## PROBLEM
Write out every line below that contains "down".

## RECORDS SHOWN
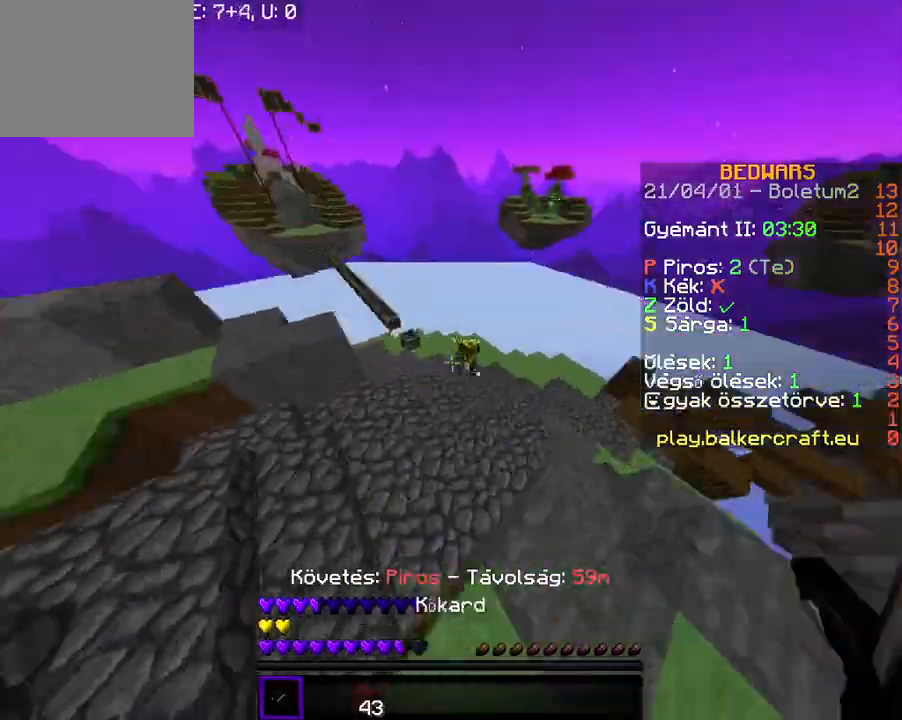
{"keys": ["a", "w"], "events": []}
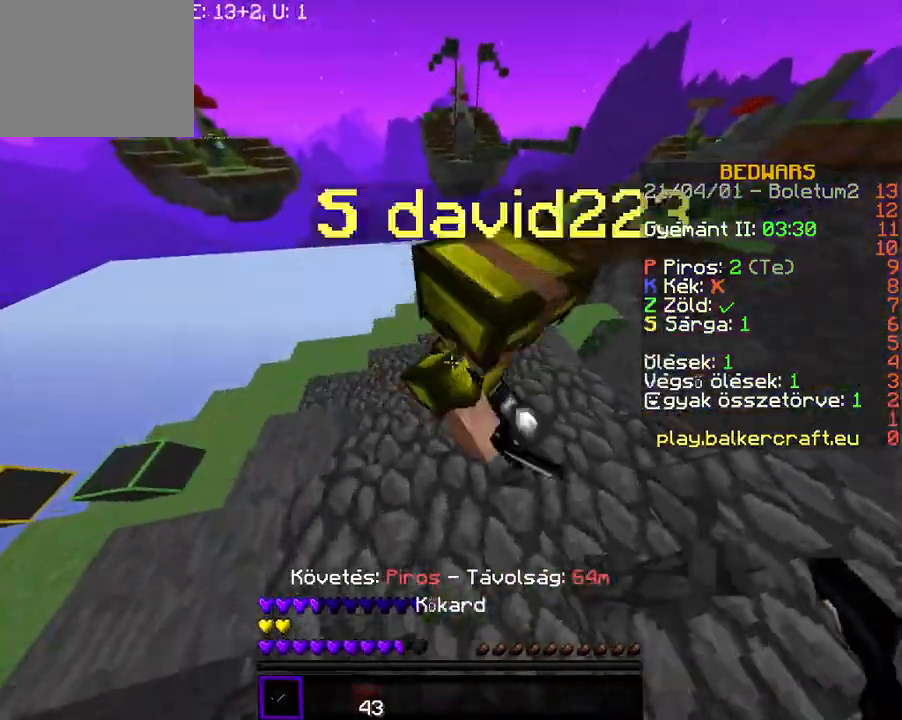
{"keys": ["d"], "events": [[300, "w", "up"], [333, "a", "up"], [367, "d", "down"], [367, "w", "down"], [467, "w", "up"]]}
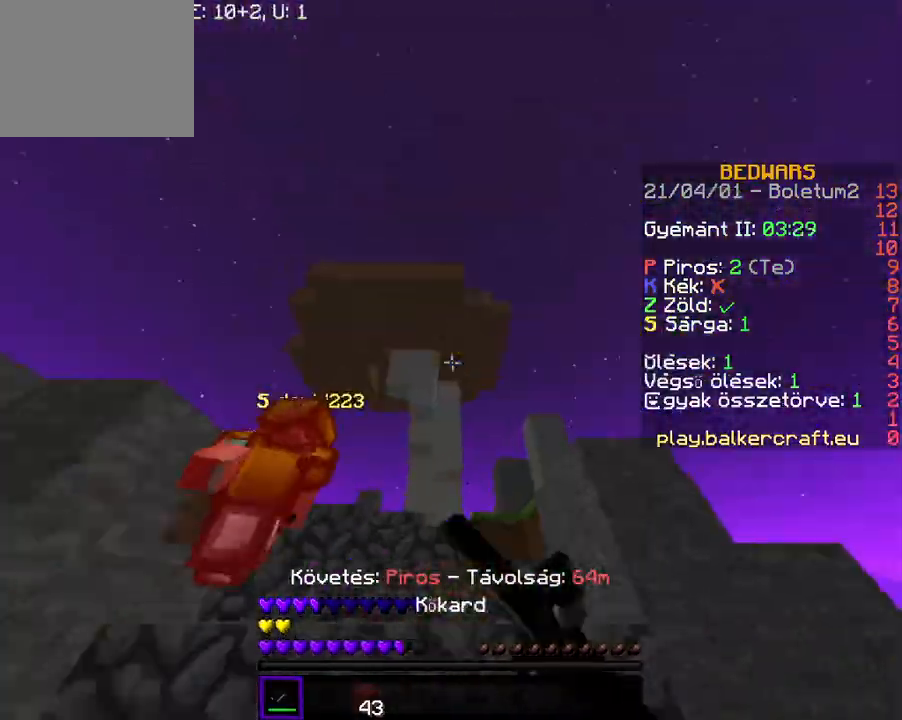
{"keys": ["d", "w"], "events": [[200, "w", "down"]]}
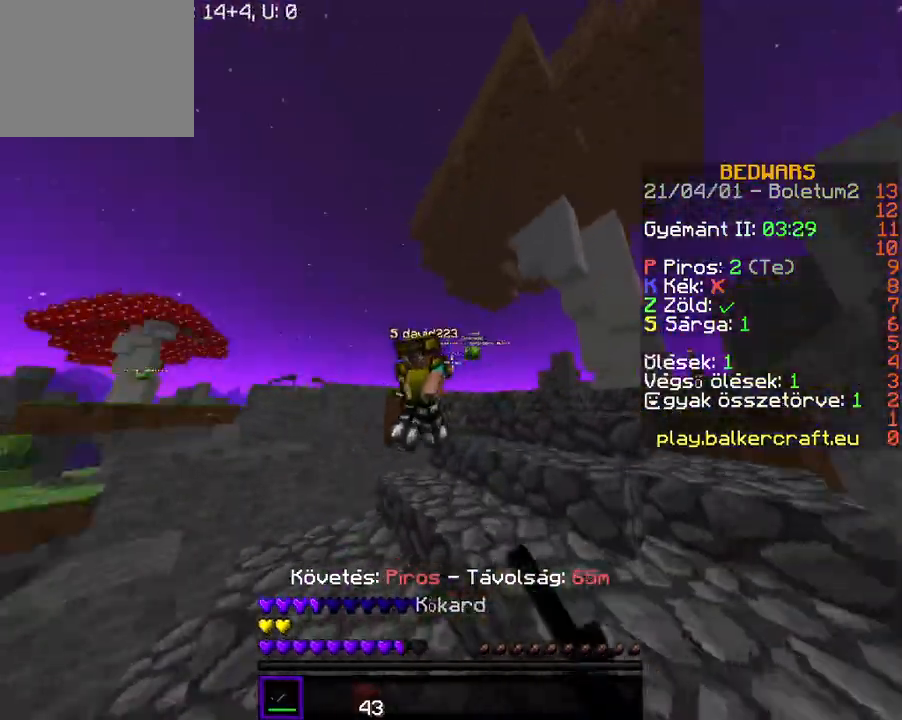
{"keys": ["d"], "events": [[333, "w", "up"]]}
...
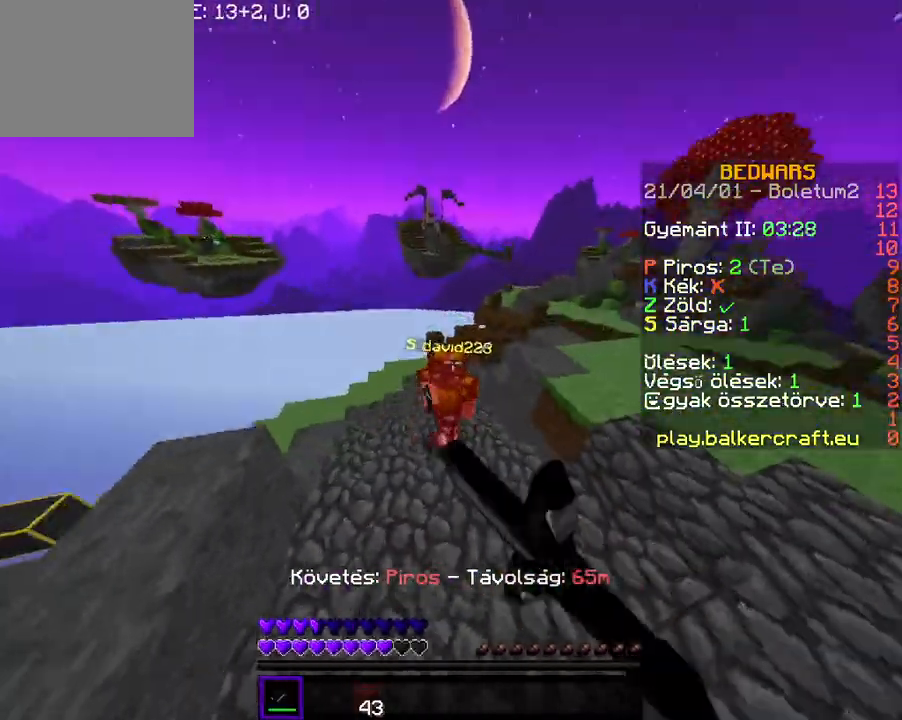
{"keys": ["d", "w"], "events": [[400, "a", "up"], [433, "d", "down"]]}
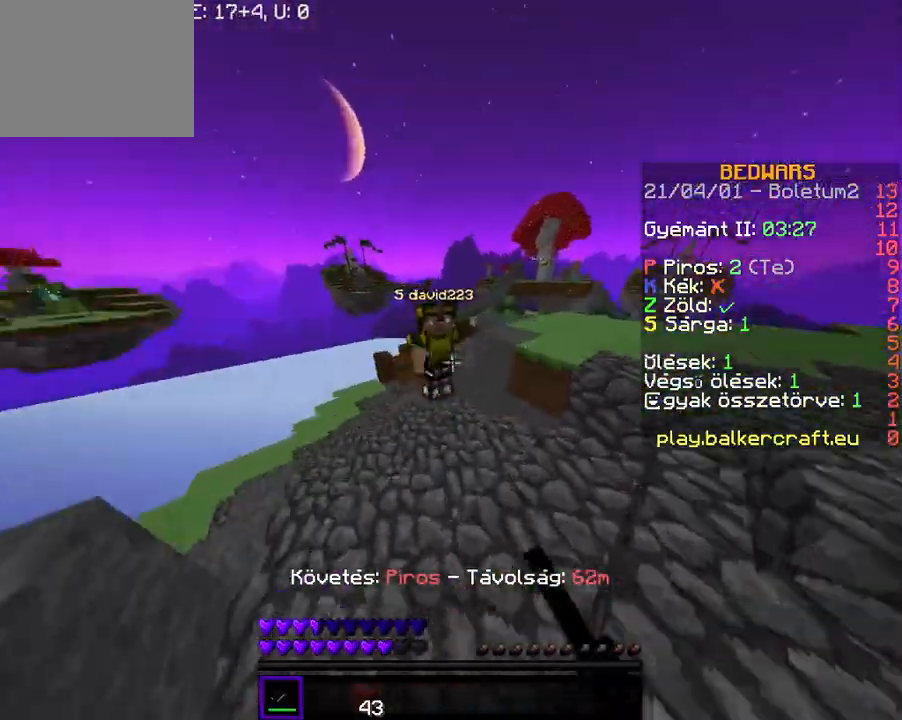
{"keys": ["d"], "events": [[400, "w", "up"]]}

## OUTPUT FOR THIS TASK
{"keys": ["d"], "events": [[300, "w", "up"], [333, "a", "up"], [367, "d", "down"], [367, "w", "down"], [467, "w", "up"]]}
{"keys": ["d", "w"], "events": [[200, "w", "down"]]}
{"keys": ["d", "w"], "events": [[400, "a", "up"], [433, "d", "down"]]}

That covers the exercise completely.